PUBLISHED: 17:01 22 July 2009 | UPDATED: 10:57 12 August 2010
THREE adventurers set off on the trip of a lifetime to Mongolia in a taxi with a toilet welded to the back of it. Commercial director Sean Mullins, 31, of Southborough Lane, Bickley, and his two school friends, doctor Mark Tucker, 33, and businessman Ma
THREE adventurers set off on the trip of a lifetime to Mongolia in a taxi with a toilet welded to the back of it.
Commercial director Sean Mullins, 31, of Southborough Lane, Bickley, and his two school friends, doctor Mark Tucker, 33, and businessman Mark Elliot, 31, set off from Goodwood last Saturday on a daredevil journey through some of the most treacherous and remote places on earth.
The men will travel through 20 countries, four deserts and 11 mountain ranges before arriving in Mongolia in about a month's time.
Mr Mullins said: "We are taking a southern route which is the most difficult, equipped solely with a compass, passports and a map.
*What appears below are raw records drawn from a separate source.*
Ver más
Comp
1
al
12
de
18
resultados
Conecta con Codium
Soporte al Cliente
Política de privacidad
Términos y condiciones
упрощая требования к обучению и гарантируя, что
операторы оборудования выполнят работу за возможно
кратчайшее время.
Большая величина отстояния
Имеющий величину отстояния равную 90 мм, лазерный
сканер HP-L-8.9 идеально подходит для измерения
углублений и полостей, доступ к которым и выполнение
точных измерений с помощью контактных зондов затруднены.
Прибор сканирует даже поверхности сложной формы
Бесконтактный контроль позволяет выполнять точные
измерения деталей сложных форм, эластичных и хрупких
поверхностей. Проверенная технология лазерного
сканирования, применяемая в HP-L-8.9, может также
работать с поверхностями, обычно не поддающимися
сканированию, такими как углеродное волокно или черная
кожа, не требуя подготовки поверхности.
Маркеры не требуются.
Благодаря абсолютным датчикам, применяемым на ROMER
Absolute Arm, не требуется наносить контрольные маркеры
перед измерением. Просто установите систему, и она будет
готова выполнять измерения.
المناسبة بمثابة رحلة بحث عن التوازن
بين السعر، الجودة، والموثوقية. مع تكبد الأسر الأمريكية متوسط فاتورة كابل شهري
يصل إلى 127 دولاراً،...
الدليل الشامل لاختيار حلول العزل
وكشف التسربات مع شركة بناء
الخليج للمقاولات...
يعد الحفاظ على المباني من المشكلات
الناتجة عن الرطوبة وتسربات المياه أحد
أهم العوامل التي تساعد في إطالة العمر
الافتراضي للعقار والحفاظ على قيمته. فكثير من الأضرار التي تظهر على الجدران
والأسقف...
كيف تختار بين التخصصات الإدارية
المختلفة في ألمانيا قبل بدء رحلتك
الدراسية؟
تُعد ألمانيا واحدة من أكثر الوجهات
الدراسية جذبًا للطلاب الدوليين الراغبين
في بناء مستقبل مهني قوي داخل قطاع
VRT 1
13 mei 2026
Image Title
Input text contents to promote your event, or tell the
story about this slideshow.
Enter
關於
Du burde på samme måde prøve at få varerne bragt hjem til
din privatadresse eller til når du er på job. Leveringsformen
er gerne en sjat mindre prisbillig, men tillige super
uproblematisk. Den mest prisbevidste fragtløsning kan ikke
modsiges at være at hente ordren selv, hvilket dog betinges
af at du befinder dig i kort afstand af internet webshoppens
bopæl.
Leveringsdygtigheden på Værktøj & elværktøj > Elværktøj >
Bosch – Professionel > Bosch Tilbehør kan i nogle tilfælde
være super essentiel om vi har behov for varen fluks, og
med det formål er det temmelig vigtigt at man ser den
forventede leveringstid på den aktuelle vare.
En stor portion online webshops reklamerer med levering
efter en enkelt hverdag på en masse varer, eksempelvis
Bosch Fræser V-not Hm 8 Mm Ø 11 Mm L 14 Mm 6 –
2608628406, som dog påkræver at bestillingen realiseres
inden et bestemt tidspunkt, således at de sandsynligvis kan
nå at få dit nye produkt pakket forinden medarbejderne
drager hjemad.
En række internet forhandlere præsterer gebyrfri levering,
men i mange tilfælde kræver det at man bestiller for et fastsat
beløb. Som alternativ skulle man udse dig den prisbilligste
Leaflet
We don't have Sat Nav. We are doing it in a car that is known for its longevity but has already clocked up a distance three times the circumference of the planet."
Some 500 people plan to accomplish the Mongol Rally challenge which must be completed in a vehicle less than 1000cc without any assistance or back up. None of the men have mechanical knowledge.
Months of preparation have gone in to transforming the taxi, which now features a dummy straddling a fully functioning toilet on the back which is sure to turn the heads of the countrymen they pass.
Mr Mullins added: "We intend on pushing the boundaries of a true British icon, and add a flavour of humour by driving through the old eastern bloc countries as well as Turkey, Georgia, Turkmenistan and Russia in a car that is bound to attract far more attention than we'd like. Things are bound to get interesting, or go wrong."
They will drive over one of the most dangerous roads in the world, the Pamir Highway, negotiate with border guards and pitch their tent wherever they can.
The trio still hope to cross Iran but are aware that could prove difficult in light of the civil unrest caused by the elections last month.
Participants must devise their own route and a warning on the Mogol Rally website reads: "These adventures are genuinely dangerous things to do...you can not underestimate the risks involved in undertaking this kind of adventure. Your chance of dying can be very high, some past teams have been seriously injured.
"These adventures are not a glorified holiday. They are an adventure and so by their very nature extremely risky. You really are on your own. If it all goes wrong, that's it, tough."
The men will donate the converted cab to charity upon arrival in Mongolia. They are completing the mission in aid of the Christina Noble Children's Foundation and Mercy Corps and hope to raise £5,000.